Con ello, Larizgoitia incide en que se deben también tener en cuenta las quejas y sugerencias de los pacientes y, en general, las historias y testimonios de los enfermos que han sufrido incidentes. “Éstas son importantísimas para identificar errores e intentar diseñar soluciones que contemplen la idiosincrasia y necesidades de los pacientes”, concluyó Larizgoitia. En este aspecto, asegura que hay sólo en torno a un 10 por ciento de pacientes hospitalizados que pueden sufrir un suceso adverso que le suponga algún daño o una prolongación de su estancia.

Ante un posible error humano, Larizgoitia aseguró, en primer lugar, que “es necesario reconocer el problema con transparencia, lo que implica reconocer los problemas cuando ocurren, ante los pacientes y ante los profesionales”. Añadió, en segundo lugar, que se están desarrollando buenas prácticas o prácticas seguras para solucionar problemas que conviene incorporar, como ya se va haciendo. En este aspecto, destacó que la tecnología es un aliado importantísimo para, por ejemplo, las prescripciones electrónicas o los sistemas de códigos de barras para la identificación de productos. Sin embargo, considera que no es suficiente para solucionar todos los problemas ligados a los errores en la prescripción o de identificación de medicamentos.

En tercer lugar, consideró necesario formar al personal sanitario en los aspectos principales de la seguridad, aunque asegura que lo más importante es desarrollar una cultura de seguridad. Según la experta de la OMS, los aspectos esenciales de una buena cultura de seguridad son: reconocer el problema; querer aprender de los errores para mejorar, lo que lleva a identificar activamente errores, problemas o riesgo de errores y de problemas, y a analizarlos; querer identificar soluciones y aplicarlas;  desarrollar liderazgo en cada profesional por la seguridad; y fortalecer el trabajo en equipo, incluyendo a los cuadros directivos de las instituciones, quienes juegan un papel fundamental posicionando la seguridad como uno de los objetivos del centro, incluyendo a los pacientes en el análisis de problemas y de soluciones.

“La ausencia de una cultura de seguridad es muy gravosa para los profesionales que se ven envueltos en un incidente porque son culpabilizados”, subrayó Larizgoitia.  Consideró que los profesionales se ven convertidos injustamente en segundas víctimas, ya que en esas situaciones no se reconoce el carácter multifactorial de los incidentes.  “Es importante reconocer que errar es humano, pero los sistemas de salud pueden desarrollar mecanismos para proteger a los pacientes de los errores humanos”, concluyó la coordinadora de la OMS. 

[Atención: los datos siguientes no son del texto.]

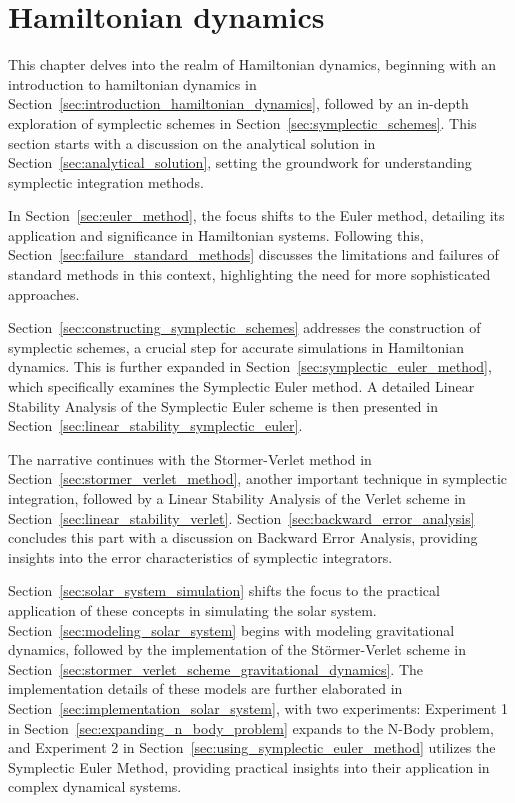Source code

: \documentclass{report}
\begin{document}
\chapter{Hamiltonian dynamics}
\label{sec:hamiltonian_dynamics}

This chapter delves into the realm of Hamiltonian dynamics, beginning with an introduction to hamiltonian dynamics in Section~\ref{sec:introduction_hamiltonian_dynamics}, followed by an in-depth exploration of symplectic schemes in Section~\ref{sec:symplectic_schemes}. This section starts with a discussion on the analytical solution in Section~\ref{sec:analytical_solution}, setting the groundwork for understanding symplectic integration methods.

In Section~\ref{sec:euler_method}, the focus shifts to the Euler method, detailing its application and significance in Hamiltonian systems. Following this, Section~\ref{sec:failure_standard_methods} discusses the limitations and failures of standard methods in this context, highlighting the need for more sophisticated approaches.

Section~\ref{sec:constructing_symplectic_schemes} addresses the construction of symplectic schemes, a crucial step for accurate simulations in Hamiltonian dynamics. This is further expanded in Section~\ref{sec:symplectic_euler_method}, which specifically examines the Symplectic Euler method. A detailed Linear Stability Analysis of the Symplectic Euler scheme is then presented in Section~\ref{sec:linear_stability_symplectic_euler}.

The narrative continues with the Stormer-Verlet method in Section~\ref{sec:stormer_verlet_method}, another important technique in symplectic integration, followed by a Linear Stability Analysis of the Verlet scheme in Section~\ref{sec:linear_stability_verlet}. Section~\ref{sec:backward_error_analysis} concludes this part with a discussion on Backward Error Analysis, providing insights into the error characteristics of symplectic integrators.

Section~\ref{sec:solar_system_simulation} shifts the focus to the practical application of these concepts in simulating the solar system. Section~\ref{sec:modeling_solar_system} begins with modeling gravitational dynamics, followed by the implementation of the Störmer-Verlet scheme in Section~\ref{sec:stormer_verlet_scheme_gravitational_dynamics}. The implementation details of these models are further elaborated in Section~\ref{sec:implementation_solar_system}, with two experiments: Experiment 1 in Section~\ref{sec:expanding_n_body_problem} expands to the N-Body problem, and Experiment 2 in Section~\ref{sec:using_symplectic_euler_method} utilizes the Symplectic Euler Method, providing practical insights into their application in complex dynamical systems.
\end{document}
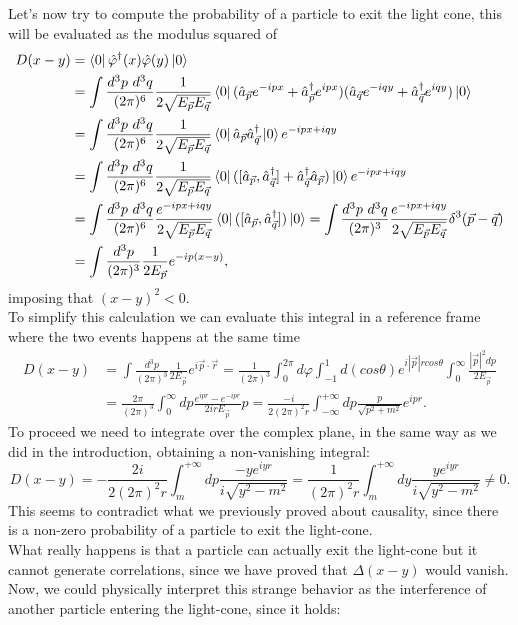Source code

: Let's now try to compute the probability of a particle to exit the light cone, this will be evaluated as the modulus squared of
\begin{align*}
    D(x-y)&=\bra{0}\hat\varphi^\dagger(x)\hat\varphi(y)\ket{0}\\&=\int\frac{d^3p\ d^3q}{(2\pi)^6}\frac{1}{2\sqrt{E_{\vec p}E_{\vec q}}}\bra{0}(\hat{a}_{\vec p}e^{-ipx}+\hat{a}^\dagger_{\vec p}e^{ipx})(\hat{a}_{\vec q}e^{-iqy}+\hat{a}^\dagger_{\vec q}e^{iqy})\ket{0}\\&=\int\frac{d^3p\ d^3q}{(2\pi)^6}\frac{1}{2\sqrt{E_{\vec p}E_{\vec q}}}\bra{0}\hat{a}_{\vec p}\hat{a}^\dagger_{\vec q}\ket{0}e^{-ipx+iqy}\\&=\int\frac{d^3p\ d^3q}{(2\pi)^6}\frac{1}{2\sqrt{E_{\vec p}E_{\vec q}}}\bra{0}([\hat{a}_{\vec p},\hat{a}^\dagger_{\vec q}]+\hat{a}^\dagger_{\vec q}\hat{a}_{\vec p})\ket{0}e^{-ipx+iqy}\\&=\int\frac{d^3p\ d^3q}{(2\pi)^6}\frac{e^{-ipx+iqy}}{2\sqrt{E_{\vec p}E_{\vec q}}}\bra{0}([\hat{a}_{\vec p},\hat{a}^\dagger_{\vec q}])\ket{0}=\int\frac{d^3p\ d^3q}{(2\pi)^3}\frac{e^{-ipx+iqy}}{2\sqrt{E_{\vec p}E_{\vec q}}}\delta^3(\vec p-\vec q)\\&=\int\frac{d^3p}{(2\pi)^3}\frac{1}{2E_{\vec p}}e^{-ip(x-y)},
\end{align*}
imposing that $(x-y)^2<0$.\\
To simplify this calculation we can evaluate this integral in a reference frame where the two events happens at the same time
\begin{align*}
    D(x-y)&=\int\frac{d^3p}{(2\pi)^3}\frac{1}{2E_{\vec p}}e^{i\vec p\cdot\vec r}=\frac{1}{(2\pi)^3}\int_{0}^{2\pi}d\varphi\int_{-1}^{1}d(cos\theta)e^{i|\vec p|r cos\theta}\int_{0}^{\infty}\frac{|\vec p|^2dp}{2E_{\vec p}}\\&=\frac{2\pi}{(2\pi)^3}\int_{0}^{\infty}dp\frac{e^{ipr}-e^{-ipr}}{2irE_{\vec p}}p=\frac{-i}{2(2\pi)^2r}\int_{-\infty}^{+\infty}dp\frac{p}{\sqrt{p^2+m^2}}e^{ipr}.
\end{align*}
To proceed we need to integrate over the complex plane, in the same way as we did in the introduction, obtaining a non-vanishing integral:
\begin{equation*}
    D(x-y)=-\frac{2i}{2(2\pi)^2r}\int_{m}^{+\infty}dp\frac{-ye^{iyr}}{i\sqrt{y^2-m^2}}=\frac{1}{(2\pi)^2r}\int_{m}^{+\infty}dy\frac{ye^{iyr}}{i\sqrt{y^2-m^2}}\neq0.
\end{equation*}
This seems to contradict what we previously proved about causality, since there is a non-zero probability of a particle to exit the light-cone.\\What really happens is that a particle can actually exit the light-cone but it cannot generate correlations, since we have proved that $\Delta(x-y)$ would vanish.\\Now, we could physically interpret this strange behavior as the interference of another particle entering the light-cone, since it holds:
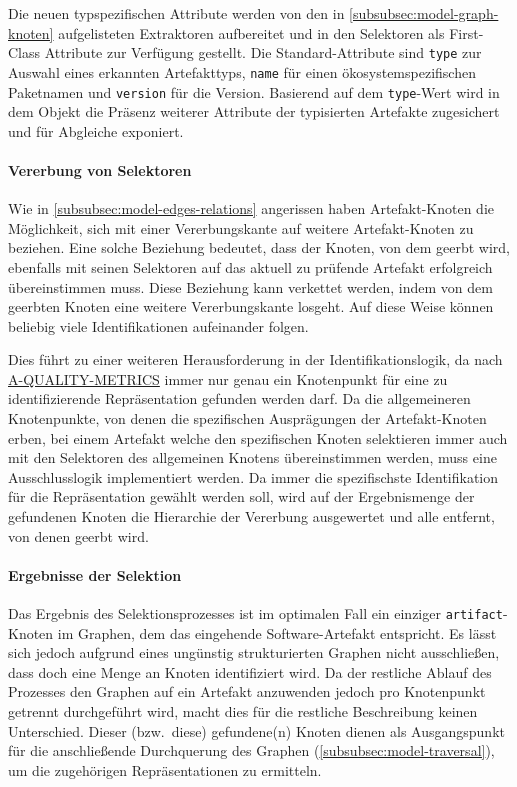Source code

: Die neuen typspezifischen Attribute werden von den in \autoref{subsubsec:model-graph-knoten} aufgelisteten Extraktoren aufbereitet und in den Selektoren als First-Class Attribute zur Verfügung gestellt.
Die Standard-Attribute sind \texttt{type} zur Auswahl eines erkannten Artefakttyps, \texttt{name} für einen ökosystemspezifischen Paketnamen und \texttt{version} für die Version.
Basierend auf dem \texttt{type}-Wert wird in dem Objekt die Präsenz weiterer Attribute der typisierten Artefakte zugesichert und für Abgleiche exponiert.

\paragraph{Vererbung von Selektoren}

Wie in \autoref{subsubsec:model-edges-relations} angerissen haben Artefakt-Knoten die Möglichkeit, sich mit einer Vererbungskante auf weitere Artefakt-Knoten zu beziehen.
Eine solche Beziehung bedeutet, dass der Knoten, von dem geerbt wird, ebenfalls mit seinen Selektoren auf das aktuell zu prüfende Artefakt erfolgreich übereinstimmen muss.
Diese Beziehung kann verkettet werden, indem von dem geerbten Knoten eine weitere Vererbungskante losgeht.
Auf diese Weise können beliebig viele Identifikationen aufeinander folgen.

Dies führt zu einer weiteren Herausforderung in der Identifikationslogik, da nach \hyperref[subsec:req-graph-inner-consistency]{A-QUALITY-METRICS} immer nur genau ein Knotenpunkt für eine zu identifizierende Repräsentation gefunden werden darf.
Da die allgemeineren Knotenpunkte, von denen die spezifischen Ausprägungen der Artefakt-Knoten erben, bei einem Artefakt welche den spezifischen Knoten selektieren immer auch mit den Selektoren des allgemeinen Knotens übereinstimmen werden, muss eine Ausschlusslogik implementiert werden.
Da immer die spezifischste Identifikation für die Repräsentation gewählt werden soll, wird auf der Ergebnismenge der gefundenen Knoten die Hierarchie der Vererbung ausgewertet und alle entfernt, von denen geerbt wird.

\paragraph{Ergebnisse der Selektion}

Das Ergebnis des Selektionsprozesses ist im optimalen Fall ein einziger \texttt{artifact}-Knoten im Graphen, dem das eingehende Software-Artefakt entspricht.
Es lässt sich jedoch aufgrund eines ungünstig strukturierten Graphen nicht ausschließen, dass doch eine Menge an Knoten identifiziert wird.
Da der restliche Ablauf des Prozesses den Graphen auf ein Artefakt anzuwenden jedoch pro Knotenpunkt getrennt durchgeführt wird, macht dies für die restliche Beschreibung keinen Unterschied.
Dieser (bzw.\ diese) gefundene(n) Knoten dienen als Ausgangspunkt für die anschließende Durchquerung des Graphen (\autoref{subsubsec:model-traversal}), um die zugehörigen Repräsentationen zu ermitteln.

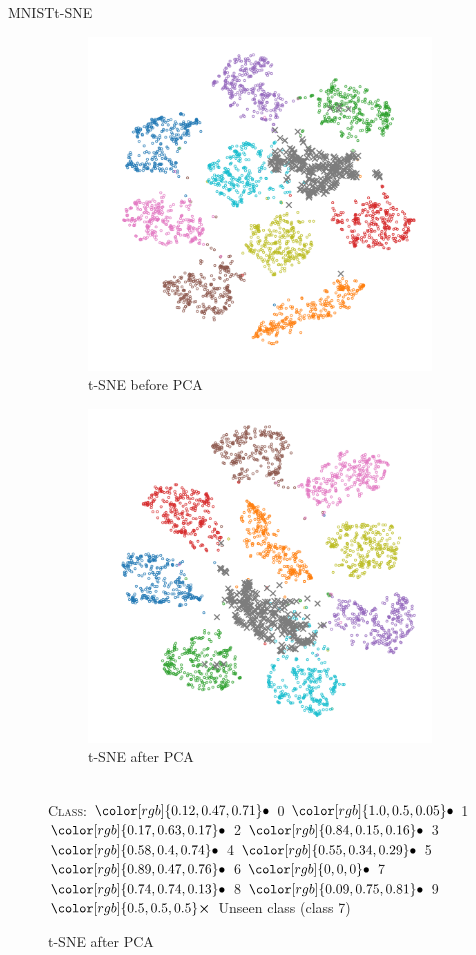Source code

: \documentclass{beamer}
\newcommand{\legendBulletMNIST}{\footnotesize
		\centering
		\textsc{Class}:
		${\color[rgb]{0.12, 0.47, 0.71}\bullet}$ 0
		${\color[rgb]{1.0, 0.5, 0.05}\bullet}$ 1
		${\color[rgb]{0.17, 0.63, 0.17}\bullet}$ 2
		${\color[rgb]{0.84, 0.15, 0.16}\bullet}$ 3
		${\color[rgb]{0.58, 0.4, 0.74}\bullet}$ 4
		${\color[rgb]{0.55, 0.34, 0.29}\bullet}$ 5
		${\color[rgb]{0.89, 0.47, 0.76}\bullet}$ 6
		${\color[rgb]{0, 0, 0}\bullet}$ 7
		${\color[rgb]{0.74, 0.74, 0.13}\bullet}$ 8
		${\color[rgb]{0.09, 0.75, 0.81}\bullet}$ 9\\
		${\color[rgb]{0.5, 0.5, 0.5}\boldsymbol{\times}}$ Unseen class
}
\begin{document}
\begin{frame}{\gls{MNIST}}{\gls{t-SNE}}
	\begin{figure}[H]
		\centering
		\begin{subfigure}{.49\textwidth}
			\centering
			\includegraphics[width=\textwidth]{MNIST_t-SNE_wo_cl_7_before}
			\caption{\acrshort{t-SNE} before \acrshort{PCA}}
		\end{subfigure}
		\begin{subfigure}{.5\textwidth}
			\centering
			\includegraphics[width=\textwidth]{MNIST_t-SNE_wo_cl_7_after}
			\caption{\acrshort{t-SNE} after \acrshort{PCA}}
		\end{subfigure}
		\\[.2cm]
		\legendBulletMNIST (class 7)
		\label{fig:tsne-mnist}
	\end{figure}
\end{frame}
\end{document}
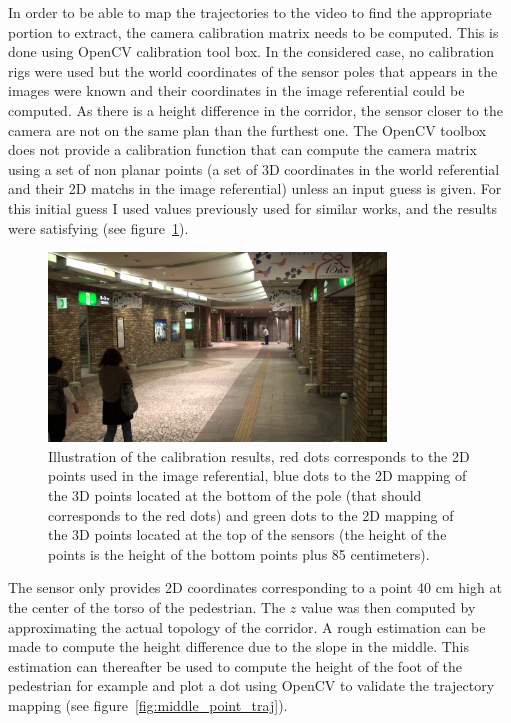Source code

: \documentclass[12pt,a4paper,twoside]{article}
\begin{document}
In order to be able to map the trajectories to the video to find the appropriate portion to extract, the camera calibration matrix needs to be computed. This is done using OpenCV calibration tool box. In the considered case, no calibration rigs were used but the world coordinates of the sensor poles that appears in the images were known and their coordinates in the image referential could be computed. As there is a height difference in the corridor, the sensor closer to the camera are not on the same plan than the furthest one. The OpenCV toolbox does not provide a calibration function that can compute the camera matrix using a set of non planar points (a set of 3D coordinates in the world referential and their 2D matchs in the image referential) unless an input guess is given. For this initial guess I used values previously used for similar works, and the results were satisfying (see figure~\ref{fig:calibration}).

\begin{figure}
    \centering
        \includegraphics[width=0.8\textwidth]{images/calibration}
    \caption{Illustration of the calibration results, red dots corresponds to the 2D points used in the image referential, blue dots to the 2D mapping of the 3D points located at the bottom of the pole (that should corresponds to the red dots) and green dots to the 2D mapping of the 3D points located at the top of the sensors (the height of the points is the height of the bottom points plus 85 centimeters). }
    \label{fig:calibration}
\end{figure}

The sensor only provides 2D coordinates corresponding to a point 40 cm high at the center of the torso of the pedestrian. The $z$ value was then computed by approximating the actual topology of the corridor. A rough estimation can be made to compute the height difference due to the slope in the middle. This estimation can thereafter be used to compute the height of the foot of the pedestrian for example and plot a dot using OpenCV to validate the trajectory mapping (see figure~\ref{fig:middle_point_traj}).
\end{document}
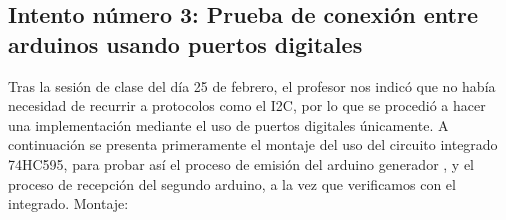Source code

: \documentclass{article}
\begin{document}
\subsection{Intento número 3: Prueba de conexión entre arduinos usando puertos digitales}\label{intento3}
Tras la sesión de clase del día 25 de febrero, el profesor nos indicó que no había necesidad de recurrir a protocolos como el I2C, por lo que se procedió a hacer una implementación mediante el uso de puertos digitales únicamente. \newline A continuación se presenta primeramente el montaje del uso del circuito integrado 74HC595, para probar así el proceso de emisión del arduino generador , y el proceso de recepción del segundo arduino, a la vez que verificamos con el integrado.
\newline Montaje: \newline \newline \newline
\end{document}

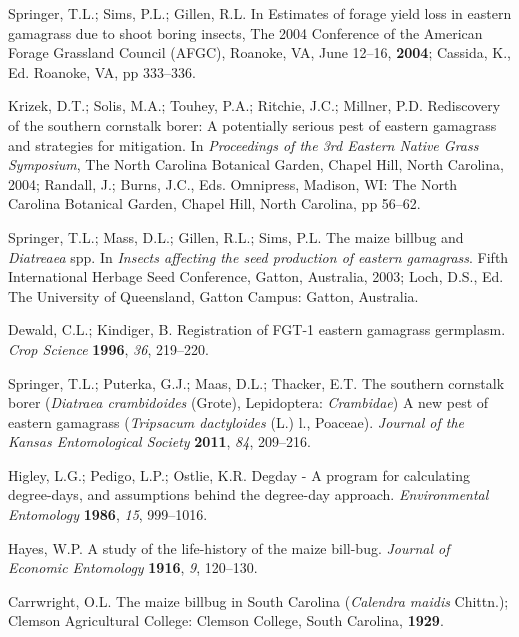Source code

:\documentclass[agronomy,article,submit,moreauthors,pdftex,10pt,a4paper]{mdpi}
\theoremstyle{mdpi}
\newcounter{ex}
\newcounter{re}
\theoremstyle{mdpidefinition}
\begin{document}
\begin{thebibliography}{999}
Springer, T.L.; Sims, P.L.; Gillen, R.L. In Estimates of forage yield loss in eastern gamagrass due to shoot boring insects, The 2004 Conference of the American Forage Grassland Council (AFGC), Roanoke, VA, June 12–16, \textbf{2004}; Cassida, K., Ed. Roanoke, VA, pp 333–336.

Krizek, D.T.; Solis, M.A.; Touhey, P.A.; Ritchie, J.C.; Millner, P.D. Rediscovery of the southern cornstalk borer: A potentially serious pest of eastern gamagrass and strategies for mitigation. In \textit{Proceedings of the 3rd Eastern Native Grass Symposium}, The North Carolina Botanical Garden, Chapel Hill, North Carolina, 2004; Randall, J.; Burns, J.C., Eds. Omnipress, Madison, WI: The North Carolina Botanical Garden, Chapel Hill, North Carolina, pp 56–62.

Springer, T.L.; Mass, D.L.; Gillen, R.L.; Sims, P.L. The maize billbug and \textit{Diatreaea }spp. In \textit{Insects affecting the seed production of eastern gamagrass}. Fifth International Herbage Seed Conference, Gatton, Australia, 2003; Loch, D.S., Ed. The University of Queensland, Gatton Campus: Gatton, Australia.

Dewald, C.L.; Kindiger, B. Registration of FGT-1 eastern gamagrass germplasm. \textit{Crop Science} \textbf{1996}, \textit{36}, 219–220.

Springer, T.L.; Puterka, G.J.; Maas, D.L.; Thacker, E.T. The southern cornstalk borer (\textit{Diatraea crambidoides }(Grote), Lepidoptera: \textit{Crambidae}) A new pest of eastern gamagrass (\textit{Tripsacum dactyloides} (L.) l., Poaceae). \textit{Journal of the Kansas Entomological Society} \textbf{2011}, \textit{84}, 209–216.

Higley, L.G.; Pedigo, L.P.; Ostlie, K.R. Degday - A program for calculating degree-days, and assumptions behind the degree-day approach. \textit{Environmental Entomology} \textbf{1986}, \textit{15}, 999–1016.

Hayes, W.P. A study of the life-history of the maize bill-bug. \textit{Journal of Economic Entomology} \textbf{1916}, \textit{9}, 120–130.

Carrwright, O.L. The maize billbug in South Carolina (\textit{Calendra maidis} Chittn.); Clemson Agricultural College: Clemson College, South Carolina, \textbf{1929}.


\end{thebibliography}
\end{document}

A mayor complejidad, mayor seguridad

“Los avances médicos han conseguido que actualmente nuestro sistema sanitario sea capaz de conseguir logros impensables solo hace unos años”, expuso Larizgoitia. Sin embargo, añade que debido a la complejidad que suponen dichos avances y a la imperfección humana, es posible que alguno de los elementos o de las interacciones entre ellos falle en ocasiones. “Es en estos casos en los que se hace más necesario que nunca poner en marcha los mecanismos necesarios para contener las consecuencias del error humano, y conseguir que no repercuta en exceso sobre el paciente”, añade la experta en seguridad del paciente.

En este aspecto, se intenta para ello identificar los sucesos indeseados que ocurren en la práctica hospitalaria, y que suponen daño para el paciente. “Por ejemplo, midiendo las infecciones que se transmiten en el interior de los hospitales”, precisó Larizgoitia.  La experta añadió que se pueden desarrollar sistemas de notificación voluntaria cuando ocurren incidentes, independientemente de si afectan o no al paciente.  “Esto último se efectúa en otras industrias donde se cuida mucho la seguridad, como en el sector de la aviación o de la energía, es de gran importancia y utilidad, ya que permite identificar problemas y aprender de ellos”, concluye la coordinadora de la OMS.